4. Materials and Methods

Pristine LiNi_1/3Mn_1/3Co_1/3O₂ (NMC333) and Na/F-co-doped Li_0.975Na_0.025Ni_1/3Mn_1/3Co_1/3O_1.97F_0.025 (Na/F-NMC333) samples were synthesized by the sol–gel method using EDTA as a chelating agent. Stoichiometric amounts of CH₃COOLi·2H₂O, Ni(CH₃COO)₂·4H₂O, Co(CH₃COO)₂·4H₂O, and Mn(CH₃COO)₂·4H₂O (analytical grade, 99.99%, Sigma-Aldrich) were used as starting materials for the pristine sample. NaF (Analytical Rasayan) was added for preparing the co-doped sample. The stoichiometric amounts were mixed together and were then dissolved in deionized water by stirring for 1 h. The molar ratio of the chelating agent (EDTA) to the total metal ions was adjusted to unity and then added step-by-step wisely into the stirred aqueous solution of all the metal cations at a well-defined pH concentration and temperature. The pH of the solution was adjusted at ~7 using an alkaline solution of ammonium hydroxide, and the temperature was set at 80 °C. The prepared solution was stirred using magnetic stirring to evaporate until a transparent sol–gel was obtained. Next, the obtained gel was dried in vacuum. The resulting precursors were heated at 450 °C for 5 h, and then ground and recalcined at 750 °C for 10 h with intermittent grinding.

The crystal structure of the final product was determined by XRD using a Philips X’Pert apparatus equipped with a CuK_α X-ray source (λ = 1.54056 Å) in the 2θ range of 10–80°. The morphology of the materials was studied by field emission scanning electron microscopy (FESEM) (JSM-7800F microscope, JEOL, Tokyo, Japan) and transmission electron microscopy (TEM) (JEM-2100 microscope, JEOL, Tokyo, Japan). The BET surface area and pore size distribution of the synthesized samples were determined from N₂-adsorption experiments (ASAP 2020, Micromeritics, Norcross, GA, USA).

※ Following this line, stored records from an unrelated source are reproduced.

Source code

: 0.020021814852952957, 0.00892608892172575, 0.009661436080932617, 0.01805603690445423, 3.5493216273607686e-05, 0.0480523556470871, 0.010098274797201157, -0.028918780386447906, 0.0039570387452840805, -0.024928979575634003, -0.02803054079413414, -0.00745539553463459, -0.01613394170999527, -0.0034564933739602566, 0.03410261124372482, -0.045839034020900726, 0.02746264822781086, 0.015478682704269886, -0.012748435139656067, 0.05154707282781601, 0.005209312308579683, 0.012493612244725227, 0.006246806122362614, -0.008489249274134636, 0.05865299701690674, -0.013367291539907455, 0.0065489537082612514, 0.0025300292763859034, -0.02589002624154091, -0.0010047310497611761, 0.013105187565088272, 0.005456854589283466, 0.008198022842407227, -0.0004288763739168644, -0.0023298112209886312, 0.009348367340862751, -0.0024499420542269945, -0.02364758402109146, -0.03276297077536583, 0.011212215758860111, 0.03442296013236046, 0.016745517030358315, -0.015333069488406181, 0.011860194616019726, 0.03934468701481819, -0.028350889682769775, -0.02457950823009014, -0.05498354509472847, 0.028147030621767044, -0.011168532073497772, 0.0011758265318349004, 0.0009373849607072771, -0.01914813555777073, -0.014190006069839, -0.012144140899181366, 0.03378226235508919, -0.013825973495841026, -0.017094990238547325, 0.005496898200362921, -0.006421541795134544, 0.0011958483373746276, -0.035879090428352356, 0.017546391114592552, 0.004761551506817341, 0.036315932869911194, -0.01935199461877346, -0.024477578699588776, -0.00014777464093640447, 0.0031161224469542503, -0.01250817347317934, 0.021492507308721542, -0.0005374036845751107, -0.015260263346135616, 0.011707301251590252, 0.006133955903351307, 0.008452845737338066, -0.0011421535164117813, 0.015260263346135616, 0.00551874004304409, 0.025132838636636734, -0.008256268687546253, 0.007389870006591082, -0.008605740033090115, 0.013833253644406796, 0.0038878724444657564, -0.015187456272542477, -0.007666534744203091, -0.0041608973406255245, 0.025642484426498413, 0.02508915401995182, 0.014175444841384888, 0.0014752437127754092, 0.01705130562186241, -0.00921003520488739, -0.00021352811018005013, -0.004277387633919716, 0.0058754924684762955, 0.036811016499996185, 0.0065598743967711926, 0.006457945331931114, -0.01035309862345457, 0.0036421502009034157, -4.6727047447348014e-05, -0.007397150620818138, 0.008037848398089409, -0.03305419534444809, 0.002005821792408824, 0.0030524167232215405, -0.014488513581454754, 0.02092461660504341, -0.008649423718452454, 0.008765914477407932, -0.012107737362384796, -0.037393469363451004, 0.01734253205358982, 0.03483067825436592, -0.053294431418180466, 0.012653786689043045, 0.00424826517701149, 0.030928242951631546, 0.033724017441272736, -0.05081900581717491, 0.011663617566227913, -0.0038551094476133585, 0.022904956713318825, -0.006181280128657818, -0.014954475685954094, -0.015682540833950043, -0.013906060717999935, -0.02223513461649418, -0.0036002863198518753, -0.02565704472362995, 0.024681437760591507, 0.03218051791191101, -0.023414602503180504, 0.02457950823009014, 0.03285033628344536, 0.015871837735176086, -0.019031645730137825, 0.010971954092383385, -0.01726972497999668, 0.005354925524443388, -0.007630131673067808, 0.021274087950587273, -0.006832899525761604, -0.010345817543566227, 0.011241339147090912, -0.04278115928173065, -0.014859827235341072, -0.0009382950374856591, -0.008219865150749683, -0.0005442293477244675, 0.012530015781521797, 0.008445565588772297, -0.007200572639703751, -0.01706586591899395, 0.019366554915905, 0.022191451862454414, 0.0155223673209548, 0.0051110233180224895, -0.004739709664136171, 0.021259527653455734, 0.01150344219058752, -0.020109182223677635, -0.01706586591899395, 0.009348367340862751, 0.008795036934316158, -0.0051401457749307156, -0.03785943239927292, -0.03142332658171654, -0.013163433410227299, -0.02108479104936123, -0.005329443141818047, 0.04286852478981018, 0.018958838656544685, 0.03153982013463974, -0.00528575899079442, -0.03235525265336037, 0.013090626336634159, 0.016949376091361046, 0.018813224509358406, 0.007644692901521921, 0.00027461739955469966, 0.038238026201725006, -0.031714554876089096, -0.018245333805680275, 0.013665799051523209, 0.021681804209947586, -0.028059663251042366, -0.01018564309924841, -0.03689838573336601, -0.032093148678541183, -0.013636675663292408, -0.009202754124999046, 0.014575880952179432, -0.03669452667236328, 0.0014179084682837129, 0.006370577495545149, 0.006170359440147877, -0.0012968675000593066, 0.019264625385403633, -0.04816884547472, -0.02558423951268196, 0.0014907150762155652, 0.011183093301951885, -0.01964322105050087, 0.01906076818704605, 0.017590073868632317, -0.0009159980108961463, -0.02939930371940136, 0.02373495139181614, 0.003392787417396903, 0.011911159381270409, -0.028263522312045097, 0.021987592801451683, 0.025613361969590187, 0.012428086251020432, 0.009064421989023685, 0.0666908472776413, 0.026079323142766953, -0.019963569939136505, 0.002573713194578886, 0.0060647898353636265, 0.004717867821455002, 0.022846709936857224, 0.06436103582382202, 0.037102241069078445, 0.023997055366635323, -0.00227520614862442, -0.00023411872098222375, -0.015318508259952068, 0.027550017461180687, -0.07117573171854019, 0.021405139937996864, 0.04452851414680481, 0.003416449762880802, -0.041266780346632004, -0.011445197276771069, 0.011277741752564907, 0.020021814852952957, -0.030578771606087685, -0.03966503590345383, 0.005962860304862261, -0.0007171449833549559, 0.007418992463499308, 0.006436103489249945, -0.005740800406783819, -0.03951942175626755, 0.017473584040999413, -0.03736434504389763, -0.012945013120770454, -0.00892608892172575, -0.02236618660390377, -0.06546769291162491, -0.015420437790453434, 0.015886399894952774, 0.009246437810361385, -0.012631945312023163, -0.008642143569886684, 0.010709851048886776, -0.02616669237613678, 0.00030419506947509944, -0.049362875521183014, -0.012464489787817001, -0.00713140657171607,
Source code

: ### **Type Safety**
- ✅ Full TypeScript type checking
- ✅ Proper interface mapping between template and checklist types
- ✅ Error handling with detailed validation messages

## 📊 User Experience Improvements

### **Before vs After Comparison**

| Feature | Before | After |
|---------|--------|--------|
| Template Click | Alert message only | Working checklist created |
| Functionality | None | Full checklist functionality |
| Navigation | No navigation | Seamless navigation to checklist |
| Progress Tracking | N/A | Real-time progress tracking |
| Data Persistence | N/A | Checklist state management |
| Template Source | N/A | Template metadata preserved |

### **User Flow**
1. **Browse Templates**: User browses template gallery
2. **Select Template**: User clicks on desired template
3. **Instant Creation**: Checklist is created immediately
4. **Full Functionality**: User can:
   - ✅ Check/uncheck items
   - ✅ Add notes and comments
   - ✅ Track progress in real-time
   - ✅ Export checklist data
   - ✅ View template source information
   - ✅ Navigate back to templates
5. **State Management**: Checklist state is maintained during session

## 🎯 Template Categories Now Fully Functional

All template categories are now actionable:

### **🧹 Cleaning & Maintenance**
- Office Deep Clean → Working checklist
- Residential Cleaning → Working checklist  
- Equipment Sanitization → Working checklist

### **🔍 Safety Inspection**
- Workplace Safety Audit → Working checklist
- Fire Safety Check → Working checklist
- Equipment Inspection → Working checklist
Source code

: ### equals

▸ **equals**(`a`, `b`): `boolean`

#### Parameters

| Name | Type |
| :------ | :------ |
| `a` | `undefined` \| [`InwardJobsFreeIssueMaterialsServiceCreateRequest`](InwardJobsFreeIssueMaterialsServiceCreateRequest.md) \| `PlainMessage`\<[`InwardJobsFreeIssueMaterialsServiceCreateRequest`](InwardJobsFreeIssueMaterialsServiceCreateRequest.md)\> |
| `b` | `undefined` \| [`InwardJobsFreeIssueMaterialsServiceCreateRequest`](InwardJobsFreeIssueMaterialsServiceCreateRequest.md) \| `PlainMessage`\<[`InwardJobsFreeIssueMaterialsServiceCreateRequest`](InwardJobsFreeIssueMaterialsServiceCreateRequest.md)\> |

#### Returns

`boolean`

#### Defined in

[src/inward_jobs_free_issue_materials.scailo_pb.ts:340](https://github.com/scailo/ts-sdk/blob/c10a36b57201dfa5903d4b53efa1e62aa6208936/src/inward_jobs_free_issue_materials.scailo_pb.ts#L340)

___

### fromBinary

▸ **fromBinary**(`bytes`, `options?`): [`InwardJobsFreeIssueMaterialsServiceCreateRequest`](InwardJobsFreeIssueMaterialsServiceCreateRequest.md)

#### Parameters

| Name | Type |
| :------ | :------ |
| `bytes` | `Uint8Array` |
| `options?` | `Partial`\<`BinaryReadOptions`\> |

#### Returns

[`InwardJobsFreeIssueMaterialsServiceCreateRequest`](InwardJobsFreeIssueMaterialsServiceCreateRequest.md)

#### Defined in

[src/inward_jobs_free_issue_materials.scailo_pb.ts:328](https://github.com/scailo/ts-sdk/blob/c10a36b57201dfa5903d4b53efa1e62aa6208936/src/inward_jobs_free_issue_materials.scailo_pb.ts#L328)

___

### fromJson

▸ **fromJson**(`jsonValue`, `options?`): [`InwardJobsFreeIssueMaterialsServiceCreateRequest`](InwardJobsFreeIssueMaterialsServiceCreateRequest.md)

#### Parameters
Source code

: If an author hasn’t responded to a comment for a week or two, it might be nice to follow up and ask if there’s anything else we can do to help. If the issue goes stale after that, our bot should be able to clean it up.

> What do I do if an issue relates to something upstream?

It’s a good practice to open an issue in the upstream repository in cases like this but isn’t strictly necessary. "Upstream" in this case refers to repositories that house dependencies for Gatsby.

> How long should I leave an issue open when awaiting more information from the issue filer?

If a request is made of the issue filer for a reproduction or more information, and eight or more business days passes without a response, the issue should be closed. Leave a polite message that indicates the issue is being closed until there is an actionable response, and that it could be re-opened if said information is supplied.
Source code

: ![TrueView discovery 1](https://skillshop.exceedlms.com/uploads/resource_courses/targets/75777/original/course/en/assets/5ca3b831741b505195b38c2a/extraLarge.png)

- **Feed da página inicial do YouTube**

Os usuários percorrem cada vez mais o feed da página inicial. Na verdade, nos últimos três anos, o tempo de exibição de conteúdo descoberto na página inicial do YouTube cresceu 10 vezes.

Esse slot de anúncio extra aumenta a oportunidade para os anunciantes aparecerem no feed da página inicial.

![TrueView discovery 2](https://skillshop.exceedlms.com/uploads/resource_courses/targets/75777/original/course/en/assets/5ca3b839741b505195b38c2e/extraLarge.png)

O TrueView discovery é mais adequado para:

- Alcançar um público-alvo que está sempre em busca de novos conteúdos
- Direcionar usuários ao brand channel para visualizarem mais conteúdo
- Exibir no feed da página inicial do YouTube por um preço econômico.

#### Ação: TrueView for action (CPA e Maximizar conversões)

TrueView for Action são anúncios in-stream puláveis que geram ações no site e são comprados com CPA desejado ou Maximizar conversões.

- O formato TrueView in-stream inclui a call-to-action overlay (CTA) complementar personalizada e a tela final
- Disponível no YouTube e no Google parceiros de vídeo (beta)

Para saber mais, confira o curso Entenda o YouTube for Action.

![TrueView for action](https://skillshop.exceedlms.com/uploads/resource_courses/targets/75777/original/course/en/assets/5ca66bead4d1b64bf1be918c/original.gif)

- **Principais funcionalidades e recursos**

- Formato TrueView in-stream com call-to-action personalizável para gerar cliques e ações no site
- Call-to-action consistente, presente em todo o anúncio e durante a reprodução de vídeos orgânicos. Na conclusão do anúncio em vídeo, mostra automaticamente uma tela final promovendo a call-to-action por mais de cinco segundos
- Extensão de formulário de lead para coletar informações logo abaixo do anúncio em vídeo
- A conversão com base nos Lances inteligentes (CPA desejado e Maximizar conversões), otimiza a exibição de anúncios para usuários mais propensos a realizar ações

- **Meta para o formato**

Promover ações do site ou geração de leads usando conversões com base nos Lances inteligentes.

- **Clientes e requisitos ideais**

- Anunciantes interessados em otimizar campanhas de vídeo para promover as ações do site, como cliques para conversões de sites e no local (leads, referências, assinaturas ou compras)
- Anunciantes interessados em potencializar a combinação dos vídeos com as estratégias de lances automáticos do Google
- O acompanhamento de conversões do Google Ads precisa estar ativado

X-ray photoelectron spectra were recorded using a scanning X-ray microprobe system (PHI VersaProbe II, Ulvac-Phi, Chanhassen, MN, USA) equipped with a Mg K_α source (λ = 1253.6 eV). Raman spectra were recorded at room temperature with a micro-Raman spectrometer (Renishaw, Wotton-under-Edge, UK), equipped with a confocal Raman microscope inViaTM system at a 532 nm laser-line excitation. The spectra were calibrated with the reference Si phonon peak at 520 cm⁻¹.

The positive electrodes of lithium cells were fabricated as a mixture of active materials (NMC), carbon black (CB), and polyvinylidene fluoride binder (PVDF) in an 8:1:1 mass ratio. The mixture was added to N-methyl-2-pyrrolidone (NMP) solvent. The mixed slurry was magnetically stirred for 24 h to form a homogeneous blend. The well-blended slurry was cast on an aluminum foil by a doctor blade, and dried under vacuum at 100 °C for 24 h. Finally, the electrodes were punched out as ~0.97 cm² discs (Ø = 11 mm). CR2032 coin cells were processed in an argon-filled glovebox using 30 µL electrolyte dripped on the electrode, and then on a Celgard 2400 separator. Electrochemical tests were carried out using an Arbin BT2000 battery cycler at room temperature. Before cycling, cells were initially maintained at rest for 30 min. Cells were cycled galvanostatically at C/10 and 1C rates, in the voltage range of 2.5–4.5 V vs. Li⁺/Li. Cyclic voltammetry was conducted at room temperature on a BioLogic VSP workstation (Biologic Sci. Instr., Knoxville, TN, USA), in which the potential was set to sweep from open-circuit voltage to 4.5 V, and then to sweep back to 2.5 V at a 0.02 mV s⁻¹ scanning rate. Electrochemical impedance spectroscopy was also conducted by the VSP workstation, in the frequency range of from 500 kHz to 0.1 Hz, with an amplitude of 5 mV.